To get hold of the cells which are active against a tumour, the sentinel node where they will be found needs to be identified. This is done by injecting a blue dye around the tumour, which then spreads through the lymph. The first lymph node is soon revealed because it turns blue. The scientists can then remove the CD4 cells from the sentinel node and identify the ones which are active against the tumour. These cells are cultured in the laboratory together with parts of the tumour and other substances from the body to stimulate them to divide and multiply. Some 400-500 million cells can be grown over the next 28 days and then returned to the patient through a blood transfusion. This method - known as the SentoClone method - has managed to increase the survival of patients with metastatic colon cancer by more than 18 months relative to the standard treatment.
"We've been able to reduce or even eliminate tumours in these patients, both solid tumours and metastases where the cancer has spread," says Thörn. "As the cells come from the patients themselves, we haven't seen any side-effects, which can be very severe with other forms of cancer treatment."
Together with Ola Winqvist, associate professor of clinical immunology at Karolinska Institutet, Thörn has also started up a company, SentoClone AB, to develop the method.
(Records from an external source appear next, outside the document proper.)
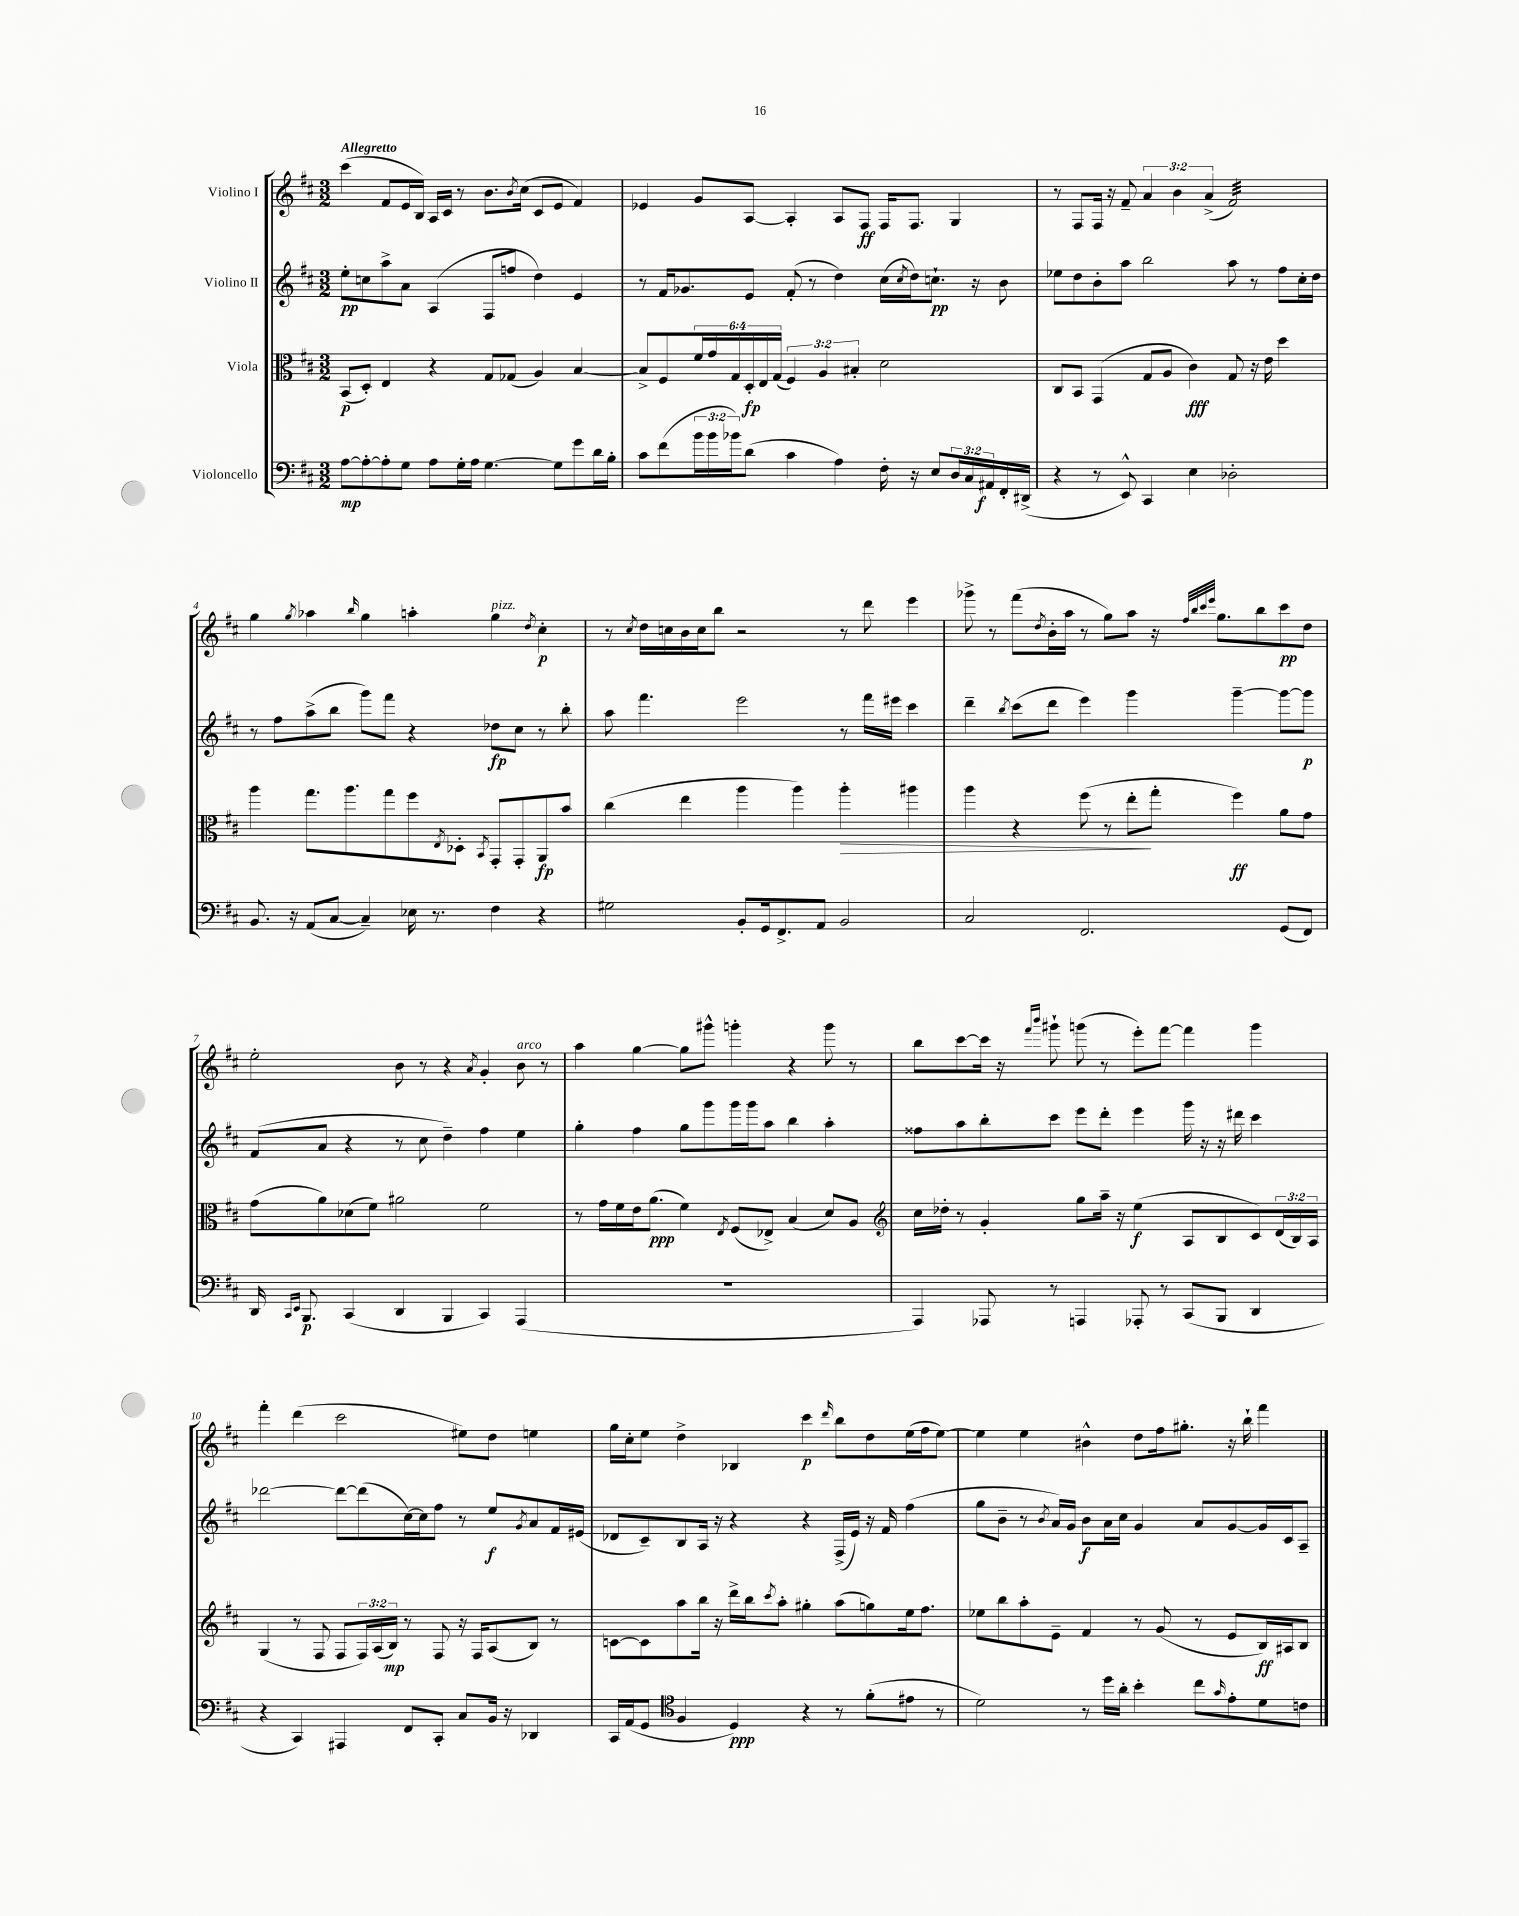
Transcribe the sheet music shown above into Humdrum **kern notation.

**kern	**kern	**kern	**kern
*staff4	*staff3	*staff2	*staff1
*clefF4	*clefC3	*clefG2	*clefG2
*k[f#c#]	*k[f#c#]	*k[f#c#]	*k[f#c#]
*M3/2	*M3/2	*M3/2	*M3/2
[8A	(8BB	8ee'	(4ccc#
8A'_	8D')	8cc	.
8A']	4E	8aa^	8f#
8G	.	8a	16e
.	.	.	16B)
8A	4r	(4A	16A
.	.	.	16c#
16G'	.	.	8r
16A	.	.	.
[4.G	8G	8F#	8.b
.	(8G-	8ff	.
.	.	.	8qb
.	.	.	(16cc#
.	4A)	4dd)	8c#
8G]	.	.	8e
8g	[4B	4e	4f#)
16d	.	.	.
16B'	.	.	.
=	=	=	=
8c#	8B^]	8r	4e-
(8f#	8F#	16f#	.
.	.	8.g-	.
24b	24f#	.	8g
24b	24g	.	.
24b-)	24G	.	.
(8d	24D'	8e	[8A
.	24E	.	.
.	(24G	.	.
4c#	6F#)	(8f#'	4A']
.	.	8r	.
.	6A	.	.
4A)	.	4dd)	8A
.	6B#'	.	.
.	.	.	8F#
16F#'	2d	(16cc#	16F#
.	.	8qcc#	.
16r	.	16dd)	8.F#
8E	.	8.cc`	.
24D	.	.	4G
24C#	.	.	.
.	.	16r	.
24AA#	.	.	.
16FF#'	.	8b	.
(16DD#^	.	.	.
=	=	=	=
4r	8C#	8ee-	8r
.	8BB	8dd	8F#
8r	(4GG	8b'	16F#
.	.	.	16r
8EE^^)	.	8aa	8f#~
4CC#	8G	2bb	6a
.	8A	.	.
.	.	.	6b
4E	4c#)	.	.
.	.	.	(6a^
2D-'	8G	8aa	2f#)
.	16r	8r	.
.	16e	.	.
.	4dd	8ff#	.
.	.	16cc#'	.
.	.	16dd	.
=	=	=	=
8.BB	4aa	8r	4gg
.	.	8ff#	.
16r	.	.	.
.	.	.	8qgg
(8AA	8.gg	(8aa^	4aa-
[8C#	.	8bb	.
.	8.aa	.	.
.	.	.	16qqbb
4C#~])	.	8ggg)	4gg
.	8gg	8fff#	.
16E-	8ff#	4r	4aa'
8.r	.	.	.
.	8qE	.	.
.	8D-'	.	.
.	8qBB	.	.
4F#	8GG'	8dd-	4gg
.	8GG'	8cc#	.
.	.	.	8qdd
4r	8AA	8r	4cc#'
.	8b	8bb'	.
=	=	=	=
2G#	(4cc#	8aa	8r
.	.	.	8qcc#
.	.	4.fff#	16dd
.	.	.	16cc
.	4ee	.	16b
.	.	.	16cc
.	.	.	8bb
8BB'	4aa	2eee	2r
16GG	.	.	.
8.FF#^	.	.	.
.	4aa)	.	.
8AA	.	.	.
2BB	4aa'	8r	8r
.	.	16fff#	8ddd
.	.	16eee#	.
.	4aa#	4ccc#	4eee
=	=	=	=
2C#	4aa	4ddd~	8ggg-^
.	.	.	8r
.	.	8qbb	.
.	4r	(8ccc#	(8fff#
.	.	.	8qdd
.	.	8ddd	16b'
.	.	.	16aa
2.FF#	(8ff#	4eee)	8r
.	8r	.	8gg)
.	8ee'	4ggg	8aa
.	8gg'	.	16r
.	.	.	32qqff#
.	.	.	32qqbb
.	.	.	32qqccc#
.	.	.	32qqeee
.	.	.	8.gg
.	4ff#)	[4ggg~	.
.	.	.	8bb
(8GG	8a	8ggg_	8ccc#
8FF#)	8g	8ggg]	8dd
=	=	=	=
16DD	(8g	(8f#	2ee'
16qqCC#	.	.	.
16qqEE	.	.	.
8.BBB	.	.	.
.	8a)	8a	.
(4CC#	(8d-	4r	.
.	8f#)	.	.
4DD	2a#	8r	8b
.	.	8cc#	8r
4BBB	.	4dd~)	4r
.	.	.	8qa
4CC#)	2f#	4ff#	4g'
(4AAA	.	4ee	8b
.	.	.	8r
=	=	=	=
1.r	8r	4gg'	4aa
.	16g	.	.
.	16f#	.	.
.	16e	4ff#	[4gg
.	(8.a	.	.
.	4f#)	8gg	8gg]
.	.	8ggg	8ggg#^^
.	8qE	.	.
.	(8F#	16ggg	4ggg'
.	.	16ggg	.
.	8E-^)	8aa	.
.	(4B	4bb	4r
.	8d)	4aa'	8ggg
.	8A	.	8r
=	=	=	=
*	*clefG2	*	*
4AAA)	16cc#	8ff##	8bb
.	16dd-'	.	.
.	8r	8aa	[8ccc#
8AAA-	4g'	8bb'	16ccc#]
.	.	.	16r
.	.	.	16qqfff#
.	.	.	16qqbbb
8r	.	8ccc#	8ggg#`
4AAA	8gg	8eee	(8ggg
.	16aa~	8ddd'	8r
.	16r	.	.
8AAA-'	(4ee	4eee	8eee')
8r	.	.	[8fff#
(8CC#	8A	16ggg	4fff#]
.	.	16r	.
8BBB	8B	16r	.
.	.	16ddd#	.
4DD	8c#)	4ccc#	4ggg
.	(24d	.	.
.	24B)	.	.
.	24A	.	.
=	=	=	=
4r	(4G	[2ddd-	4fff#'
4CC#)	8r	.	(4ddd
.	8F#	.	.
4AAA#	8F#	8ddd-_	2ccc#
.	24F#)	(8ddd-]	.
.	(24A	.	.
.	24B)	.	.
8FF#	8r	[16cc#)	.
.	.	16cc#]	.
8CC#'	8F#	8ff#	.
8C#	16r	8r	8ee#)
.	16F#	.	.
16BB	(8A	8ee	8dd
16r	.	.	.
.	.	8qg	.
4DD-	8B)	8a	4ee
.	8r	16f#	.
.	.	(16e#	.
=	=	=	=
16CC#	[8c	8d-	16gg
(16AA	.	.	16cc#'
8GG	8c]	8c#~)	8ee
*clefC4	*	*	*
4F#	8aa	8B	4dd^
.	16bb	16A	.
.	16r	16r	.
4D)	16ddd^	4r	4B-
.	16bb	.	.
.	8qccc#	.	.
.	8aa'	.	.
4r	4gg#'	4r	4ccc#
.	.	.	16qqddd
8r	(8aa	(16F#^	8bb
.	.	16e)	.
(8f#'	8gg)	16r	8dd
.	.	16f#	.
8e#	16ee	(4ff#	(16ee
.	8.ff#	.	16ff#
8r	.	.	[8ee)
=	=	=	=
2d)	8ee-	8gg	4ee]
.	8bb	8b~	.
.	8aa'	8r	4ee
.	.	8qb	.
.	8e~	16a)	.
.	.	16g	.
8r	4f#	8b	4b#^^
16dd	.	16a	.
16a'	.	16cc#	.
4b'	8r	4g	8dd
.	(8g	.	16ff#
.	.	.	8.gg#'
8cc#	8r	8a	.
16qqg	.	.	.
8e'	8e	[8g	16r
.	.	.	16bb`
8d	16B)	16g]	4fff#
.	16A#	16c#	.
8c	8B	8A~	.
==	==	==	==
*-	*-	*-	*-
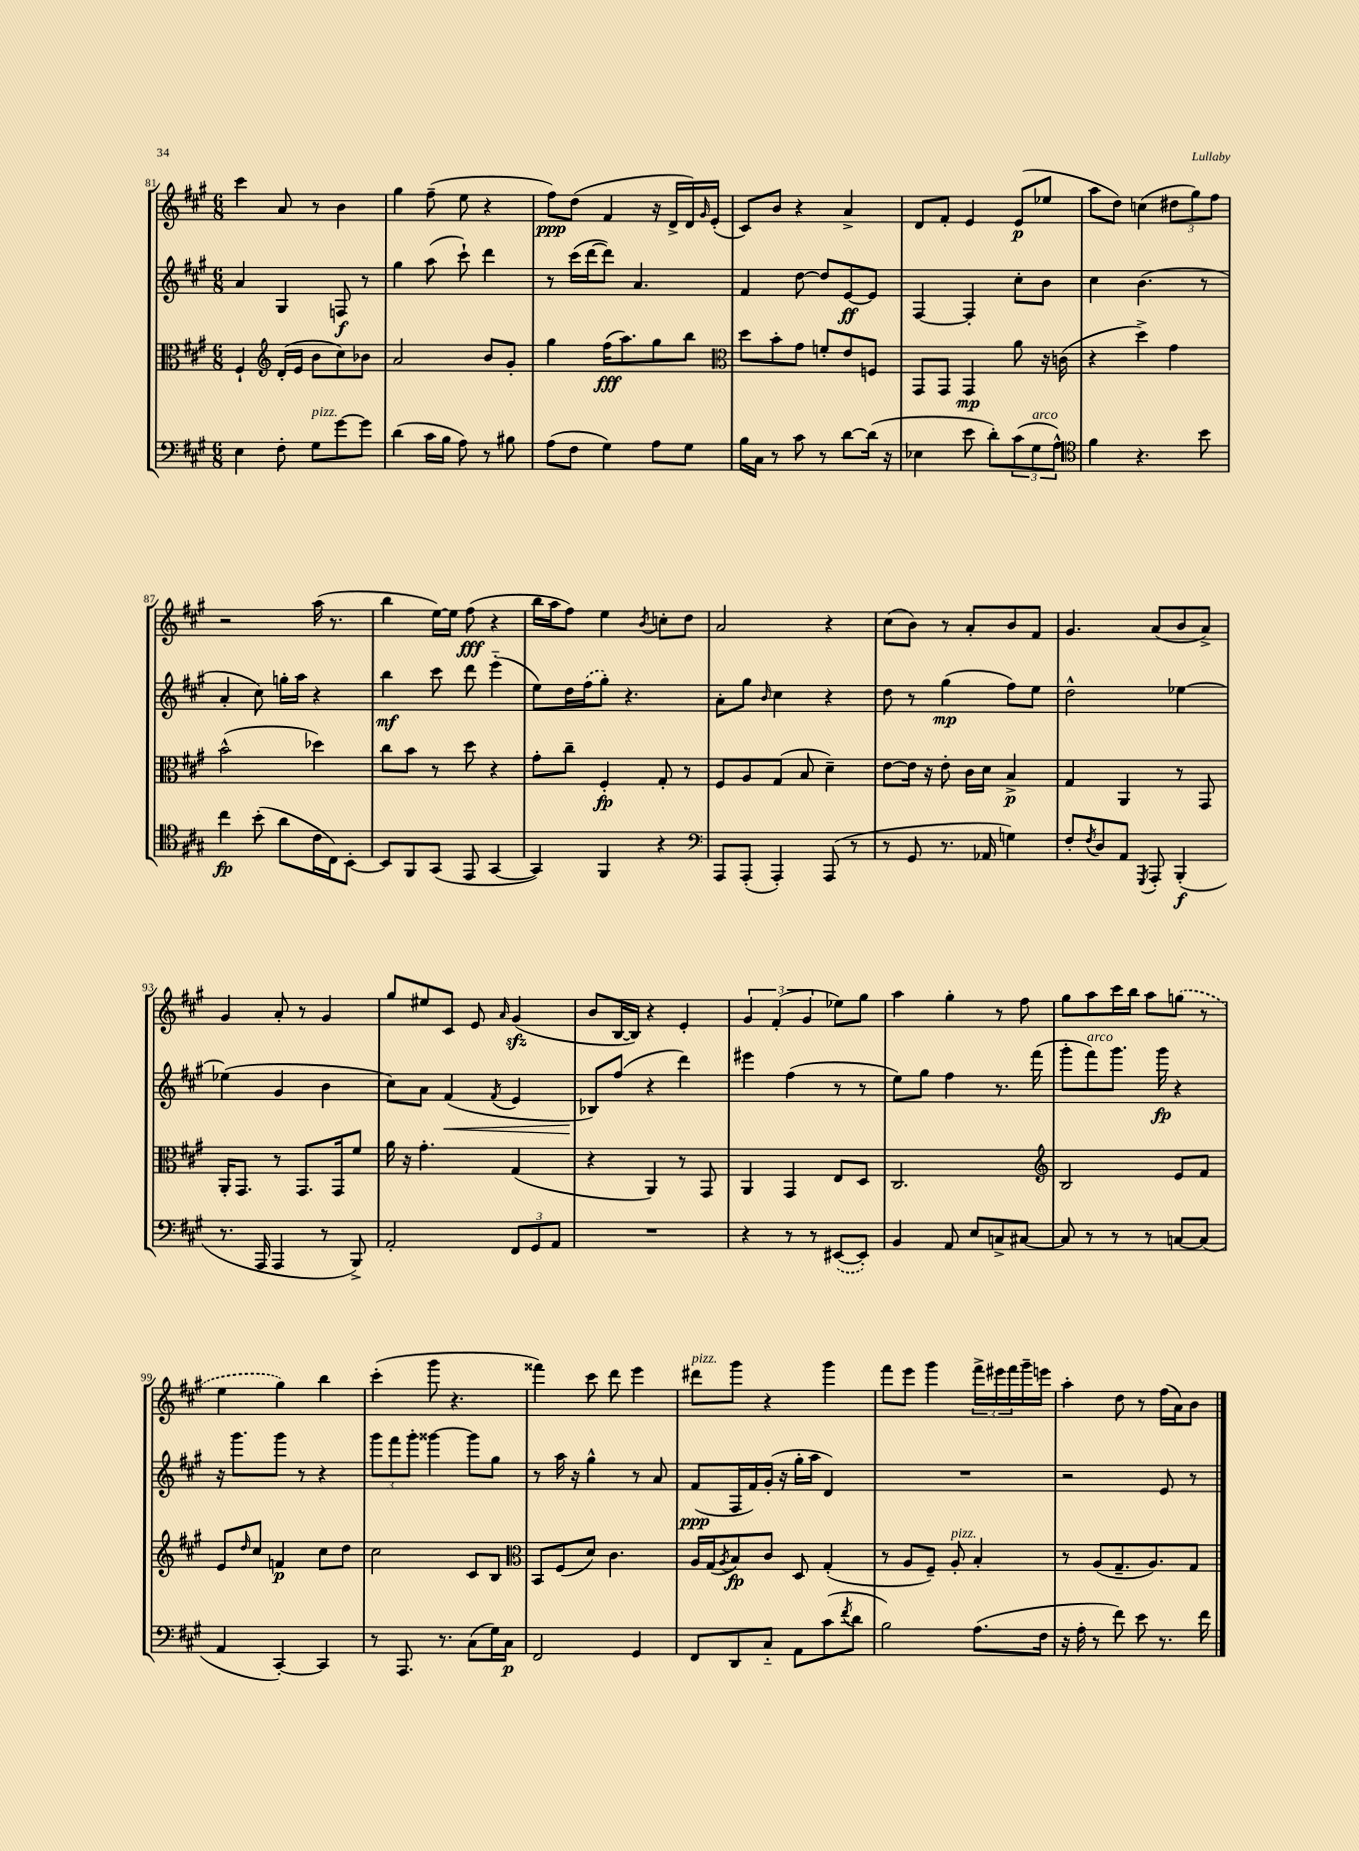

The results to date come from a small unpublished study. The next step is a larger study of 80 patients with colon cancer at ten different hospitals, as well as smaller studies of malignant melanoma, bladder cancer and ovarian cancer.
If the sentinel node is free from tumour cells, this is a sign that the cancer has not yet spread. However, if it does contain cells from the tumour, this means that metastases may have taken place and that the cancer is also to be found in other parts of the body, Magnus Thörn explains. This led him to ponder the reasons why a tumour does or does not spread.
"Our hypothesis is that it's not the tumour's aggressiveness which determines whether it spreads in the body, but the properties of the lymphocytes which fight the tumour," he says. "We know that the lymphocytes in patients with metastatic cancer have reduced activity. It has also been shown that patients with lots of CD4 cells in the tumour live longer."
Recently the researchers reported that they had been able to find similar defence cells in the lymph nodes of patients with ulcerative colitis. These patients sometimes develop the early stages of cancer and run an increased risk of bowel tumours. The researchers hope that immunotherapy may also be useful in reducing the risk of future cancer in these patients.